** INPUT RECORDS follows **

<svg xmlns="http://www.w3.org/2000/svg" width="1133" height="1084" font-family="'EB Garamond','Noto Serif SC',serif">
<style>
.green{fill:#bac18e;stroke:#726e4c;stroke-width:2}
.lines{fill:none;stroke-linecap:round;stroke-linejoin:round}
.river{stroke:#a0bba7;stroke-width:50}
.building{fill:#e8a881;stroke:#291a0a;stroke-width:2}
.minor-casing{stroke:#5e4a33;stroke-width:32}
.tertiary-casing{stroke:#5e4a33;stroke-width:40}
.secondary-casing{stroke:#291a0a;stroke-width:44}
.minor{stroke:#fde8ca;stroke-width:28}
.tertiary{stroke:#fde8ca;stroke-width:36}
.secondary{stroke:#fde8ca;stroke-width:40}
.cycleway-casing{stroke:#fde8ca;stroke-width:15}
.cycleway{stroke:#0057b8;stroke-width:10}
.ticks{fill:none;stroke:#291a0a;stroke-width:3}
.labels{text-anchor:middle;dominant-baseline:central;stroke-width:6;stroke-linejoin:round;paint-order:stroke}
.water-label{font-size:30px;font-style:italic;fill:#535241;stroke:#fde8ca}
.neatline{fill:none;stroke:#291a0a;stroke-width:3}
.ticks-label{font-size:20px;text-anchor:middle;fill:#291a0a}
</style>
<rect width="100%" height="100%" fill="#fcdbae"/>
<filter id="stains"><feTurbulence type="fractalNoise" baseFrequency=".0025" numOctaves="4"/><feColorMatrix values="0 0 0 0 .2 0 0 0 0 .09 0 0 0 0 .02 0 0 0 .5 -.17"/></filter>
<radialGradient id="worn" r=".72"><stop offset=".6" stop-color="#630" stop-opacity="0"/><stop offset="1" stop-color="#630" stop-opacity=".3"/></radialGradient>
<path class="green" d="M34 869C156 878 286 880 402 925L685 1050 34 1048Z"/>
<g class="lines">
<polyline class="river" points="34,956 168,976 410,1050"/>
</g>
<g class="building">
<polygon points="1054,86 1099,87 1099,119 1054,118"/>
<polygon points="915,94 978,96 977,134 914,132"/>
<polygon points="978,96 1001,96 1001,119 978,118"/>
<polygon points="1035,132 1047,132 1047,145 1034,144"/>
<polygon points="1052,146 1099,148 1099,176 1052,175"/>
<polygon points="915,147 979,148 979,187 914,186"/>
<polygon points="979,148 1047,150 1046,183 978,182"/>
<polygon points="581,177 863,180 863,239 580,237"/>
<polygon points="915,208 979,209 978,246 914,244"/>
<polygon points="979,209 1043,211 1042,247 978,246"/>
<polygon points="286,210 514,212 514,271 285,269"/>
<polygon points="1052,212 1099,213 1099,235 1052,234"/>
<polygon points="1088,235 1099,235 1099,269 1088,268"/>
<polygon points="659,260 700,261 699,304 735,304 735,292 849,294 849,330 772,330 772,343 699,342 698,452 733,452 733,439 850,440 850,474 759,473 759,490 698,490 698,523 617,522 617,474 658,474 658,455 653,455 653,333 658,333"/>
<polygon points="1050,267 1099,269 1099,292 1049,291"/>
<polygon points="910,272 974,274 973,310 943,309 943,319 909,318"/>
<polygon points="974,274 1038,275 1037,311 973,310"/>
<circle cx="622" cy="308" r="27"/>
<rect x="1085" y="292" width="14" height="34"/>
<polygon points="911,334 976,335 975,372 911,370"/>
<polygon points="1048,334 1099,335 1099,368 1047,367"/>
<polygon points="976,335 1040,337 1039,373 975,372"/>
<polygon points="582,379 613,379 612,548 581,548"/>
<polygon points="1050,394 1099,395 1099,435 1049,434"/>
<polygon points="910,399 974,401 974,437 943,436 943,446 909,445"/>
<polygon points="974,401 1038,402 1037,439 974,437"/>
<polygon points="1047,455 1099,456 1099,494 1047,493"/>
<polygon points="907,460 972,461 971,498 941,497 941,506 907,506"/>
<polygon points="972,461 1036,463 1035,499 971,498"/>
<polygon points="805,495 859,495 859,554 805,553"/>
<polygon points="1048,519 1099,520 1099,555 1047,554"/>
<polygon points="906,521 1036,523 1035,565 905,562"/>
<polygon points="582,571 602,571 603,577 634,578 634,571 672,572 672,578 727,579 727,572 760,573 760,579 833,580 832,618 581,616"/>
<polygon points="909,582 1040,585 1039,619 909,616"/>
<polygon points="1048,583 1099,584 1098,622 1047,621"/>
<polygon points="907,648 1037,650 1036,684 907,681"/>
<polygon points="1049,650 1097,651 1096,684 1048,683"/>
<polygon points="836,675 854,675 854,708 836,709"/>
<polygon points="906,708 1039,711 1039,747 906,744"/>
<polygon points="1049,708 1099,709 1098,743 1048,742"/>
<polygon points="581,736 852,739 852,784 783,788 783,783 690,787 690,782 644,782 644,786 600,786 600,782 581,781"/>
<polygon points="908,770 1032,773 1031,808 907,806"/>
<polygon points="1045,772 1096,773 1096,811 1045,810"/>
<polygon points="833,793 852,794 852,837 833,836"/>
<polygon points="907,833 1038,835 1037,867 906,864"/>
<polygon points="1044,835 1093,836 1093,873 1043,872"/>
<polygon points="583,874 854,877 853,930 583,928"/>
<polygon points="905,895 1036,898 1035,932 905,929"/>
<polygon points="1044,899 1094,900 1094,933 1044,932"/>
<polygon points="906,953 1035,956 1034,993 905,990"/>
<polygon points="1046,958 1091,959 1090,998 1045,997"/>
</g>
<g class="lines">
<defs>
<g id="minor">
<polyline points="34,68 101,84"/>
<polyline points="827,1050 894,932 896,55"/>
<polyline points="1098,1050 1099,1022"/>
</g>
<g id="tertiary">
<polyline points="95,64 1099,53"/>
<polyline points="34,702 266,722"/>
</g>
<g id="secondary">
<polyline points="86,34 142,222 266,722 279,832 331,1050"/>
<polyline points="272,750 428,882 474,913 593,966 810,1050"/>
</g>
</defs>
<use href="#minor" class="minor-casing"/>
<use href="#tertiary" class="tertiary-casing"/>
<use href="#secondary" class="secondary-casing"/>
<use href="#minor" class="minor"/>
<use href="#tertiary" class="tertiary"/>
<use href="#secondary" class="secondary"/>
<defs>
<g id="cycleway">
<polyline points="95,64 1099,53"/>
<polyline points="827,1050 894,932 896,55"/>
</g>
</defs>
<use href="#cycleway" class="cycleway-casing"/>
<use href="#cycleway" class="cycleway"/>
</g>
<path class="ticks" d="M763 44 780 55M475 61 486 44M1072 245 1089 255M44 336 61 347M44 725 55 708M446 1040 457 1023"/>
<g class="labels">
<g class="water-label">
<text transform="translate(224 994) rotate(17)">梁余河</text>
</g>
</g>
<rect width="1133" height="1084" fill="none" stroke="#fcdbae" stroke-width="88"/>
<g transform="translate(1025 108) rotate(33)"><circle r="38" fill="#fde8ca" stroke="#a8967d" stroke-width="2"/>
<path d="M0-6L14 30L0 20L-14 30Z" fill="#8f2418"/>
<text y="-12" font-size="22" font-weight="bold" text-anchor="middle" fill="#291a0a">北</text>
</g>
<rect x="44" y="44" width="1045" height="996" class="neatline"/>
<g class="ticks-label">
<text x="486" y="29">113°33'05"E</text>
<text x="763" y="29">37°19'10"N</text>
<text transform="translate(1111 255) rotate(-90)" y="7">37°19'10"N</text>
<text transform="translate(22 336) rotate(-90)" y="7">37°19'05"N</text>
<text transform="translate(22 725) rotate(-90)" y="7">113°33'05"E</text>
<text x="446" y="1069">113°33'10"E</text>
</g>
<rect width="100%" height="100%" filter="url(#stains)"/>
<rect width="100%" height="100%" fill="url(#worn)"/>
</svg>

** End of INPUT RECORDS **

- _AIM OF THE EXERCISE_: Each line of the material above needs to be quoted exactly, please.

- _THE ANSWER_:
<svg xmlns="http://www.w3.org/2000/svg" width="1133" height="1084" font-family="'EB Garamond','Noto Serif SC',serif">
<style>
.green{fill:#bac18e;stroke:#726e4c;stroke-width:2}
.lines{fill:none;stroke-linecap:round;stroke-linejoin:round}
.river{stroke:#a0bba7;stroke-width:50}
.building{fill:#e8a881;stroke:#291a0a;stroke-width:2}
.minor-casing{stroke:#5e4a33;stroke-width:32}
.tertiary-casing{stroke:#5e4a33;stroke-width:40}
.secondary-casing{stroke:#291a0a;stroke-width:44}
.minor{stroke:#fde8ca;stroke-width:28}
.tertiary{stroke:#fde8ca;stroke-width:36}
.secondary{stroke:#fde8ca;stroke-width:40}
.cycleway-casing{stroke:#fde8ca;stroke-width:15}
.cycleway{stroke:#0057b8;stroke-width:10}
.ticks{fill:none;stroke:#291a0a;stroke-width:3}
.labels{text-anchor:middle;dominant-baseline:central;stroke-width:6;stroke-linejoin:round;paint-order:stroke}
.water-label{font-size:30px;font-style:italic;fill:#535241;stroke:#fde8ca}
.neatline{fill:none;stroke:#291a0a;stroke-width:3}
.ticks-label{font-size:20px;text-anchor:middle;fill:#291a0a}
</style>
<rect width="100%" height="100%" fill="#fcdbae"/>
<filter id="stains"><feTurbulence type="fractalNoise" baseFrequency=".0025" numOctaves="4"/><feColorMatrix values="0 0 0 0 .2 0 0 0 0 .09 0 0 0 0 .02 0 0 0 .5 -.17"/></filter>
<radialGradient id="worn" r=".72"><stop offset=".6" stop-color="#630" stop-opacity="0"/><stop offset="1" stop-color="#630" stop-opacity=".3"/></radialGradient>
<path class="green" d="M34 869C156 878 286 880 402 925L685 1050 34 1048Z"/>
<g class="lines">
<polyline class="river" points="34,956 168,976 410,1050"/>
</g>
<g class="building">
<polygon points="1054,86 1099,87 1099,119 1054,118"/>
<polygon points="915,94 978,96 977,134 914,132"/>
<polygon points="978,96 1001,96 1001,119 978,118"/>
<polygon points="1035,132 1047,132 1047,145 1034,144"/>
<polygon points="1052,146 1099,148 1099,176 1052,175"/>
<polygon points="915,147 979,148 979,187 914,186"/>
<polygon points="979,148 1047,150 1046,183 978,182"/>
<polygon points="581,177 863,180 863,239 580,237"/>
<polygon points="915,208 979,209 978,246 914,244"/>
<polygon points="979,209 1043,211 1042,247 978,246"/>
<polygon points="286,210 514,212 514,271 285,269"/>
<polygon points="1052,212 1099,213 1099,235 1052,234"/>
<polygon points="1088,235 1099,235 1099,269 1088,268"/>
<polygon points="659,260 700,261 699,304 735,304 735,292 849,294 849,330 772,330 772,343 699,342 698,452 733,452 733,439 850,440 850,474 759,473 759,490 698,490 698,523 617,522 617,474 658,474 658,455 653,455 653,333 658,333"/>
<polygon points="1050,267 1099,269 1099,292 1049,291"/>
<polygon points="910,272 974,274 973,310 943,309 943,319 909,318"/>
<polygon points="974,274 1038,275 1037,311 973,310"/>
<circle cx="622" cy="308" r="27"/>
<rect x="1085" y="292" width="14" height="34"/>
<polygon points="911,334 976,335 975,372 911,370"/>
<polygon points="1048,334 1099,335 1099,368 1047,367"/>
<polygon points="976,335 1040,337 1039,373 975,372"/>
<polygon points="582,379 613,379 612,548 581,548"/>
<polygon points="1050,394 1099,395 1099,435 1049,434"/>
<polygon points="910,399 974,401 974,437 943,436 943,446 909,445"/>
<polygon points="974,401 1038,402 1037,439 974,437"/>
<polygon points="1047,455 1099,456 1099,494 1047,493"/>
<polygon points="907,460 972,461 971,498 941,497 941,506 907,506"/>
<polygon points="972,461 1036,463 1035,499 971,498"/>
<polygon points="805,495 859,495 859,554 805,553"/>
<polygon points="1048,519 1099,520 1099,555 1047,554"/>
<polygon points="906,521 1036,523 1035,565 905,562"/>
<polygon points="582,571 602,571 603,577 634,578 634,571 672,572 672,578 727,579 727,572 760,573 760,579 833,580 832,618 581,616"/>
<polygon points="909,582 1040,585 1039,619 909,616"/>
<polygon points="1048,583 1099,584 1098,622 1047,621"/>
<polygon points="907,648 1037,650 1036,684 907,681"/>
<polygon points="1049,650 1097,651 1096,684 1048,683"/>
<polygon points="836,675 854,675 854,708 836,709"/>
<polygon points="906,708 1039,711 1039,747 906,744"/>
<polygon points="1049,708 1099,709 1098,743 1048,742"/>
<polygon points="581,736 852,739 852,784 783,788 783,783 690,787 690,782 644,782 644,786 600,786 600,782 581,781"/>
<polygon points="908,770 1032,773 1031,808 907,806"/>
<polygon points="1045,772 1096,773 1096,811 1045,810"/>
<polygon points="833,793 852,794 852,837 833,836"/>
<polygon points="907,833 1038,835 1037,867 906,864"/>
<polygon points="1044,835 1093,836 1093,873 1043,872"/>
<polygon points="583,874 854,877 853,930 583,928"/>
<polygon points="905,895 1036,898 1035,932 905,929"/>
<polygon points="1044,899 1094,900 1094,933 1044,932"/>
<polygon points="906,953 1035,956 1034,993 905,990"/>
<polygon points="1046,958 1091,959 1090,998 1045,997"/>
</g>
<g class="lines">
<defs>
<g id="minor">
<polyline points="34,68 101,84"/>
<polyline points="827,1050 894,932 896,55"/>
<polyline points="1098,1050 1099,1022"/>
</g>
<g id="tertiary">
<polyline points="95,64 1099,53"/>
<polyline points="34,702 266,722"/>
</g>
<g id="secondary">
<polyline points="86,34 142,222 266,722 279,832 331,1050"/>
<polyline points="272,750 428,882 474,913 593,966 810,1050"/>
</g>
</defs>
<use href="#minor" class="minor-casing"/>
<use href="#tertiary" class="tertiary-casing"/>
<use href="#secondary" class="secondary-casing"/>
<use href="#minor" class="minor"/>
<use href="#tertiary" class="tertiary"/>
<use href="#secondary" class="secondary"/>
<defs>
<g id="cycleway">
<polyline points="95,64 1099,53"/>
<polyline points="827,1050 894,932 896,55"/>
</g>
</defs>
<use href="#cycleway" class="cycleway-casing"/>
<use href="#cycleway" class="cycleway"/>
</g>
<path class="ticks" d="M763 44 780 55M475 61 486 44M1072 245 1089 255M44 336 61 347M44 725 55 708M446 1040 457 1023"/>
<g class="labels">
<g class="water-label">
<text transform="translate(224 994) rotate(17)">梁余河</text>
</g>
</g>
<rect width="1133" height="1084" fill="none" stroke="#fcdbae" stroke-width="88"/>
<g transform="translate(1025 108) rotate(33)"><circle r="38" fill="#fde8ca" stroke="#a8967d" stroke-width="2"/>
<path d="M0-6L14 30L0 20L-14 30Z" fill="#8f2418"/>
<text y="-12" font-size="22" font-weight="bold" text-anchor="middle" fill="#291a0a">北</text>
</g>
<rect x="44" y="44" width="1045" height="996" class="neatline"/>
<g class="ticks-label">
<text x="486" y="29">113°33'05"E</text>
<text x="763" y="29">37°19'10"N</text>
<text transform="translate(1111 255) rotate(-90)" y="7">37°19'10"N</text>
<text transform="translate(22 336) rotate(-90)" y="7">37°19'05"N</text>
<text transform="translate(22 725) rotate(-90)" y="7">113°33'05"E</text>
<text x="446" y="1069">113°33'10"E</text>
</g>
<rect width="100%" height="100%" filter="url(#stains)"/>
<rect width="100%" height="100%" fill="url(#worn)"/>
</svg>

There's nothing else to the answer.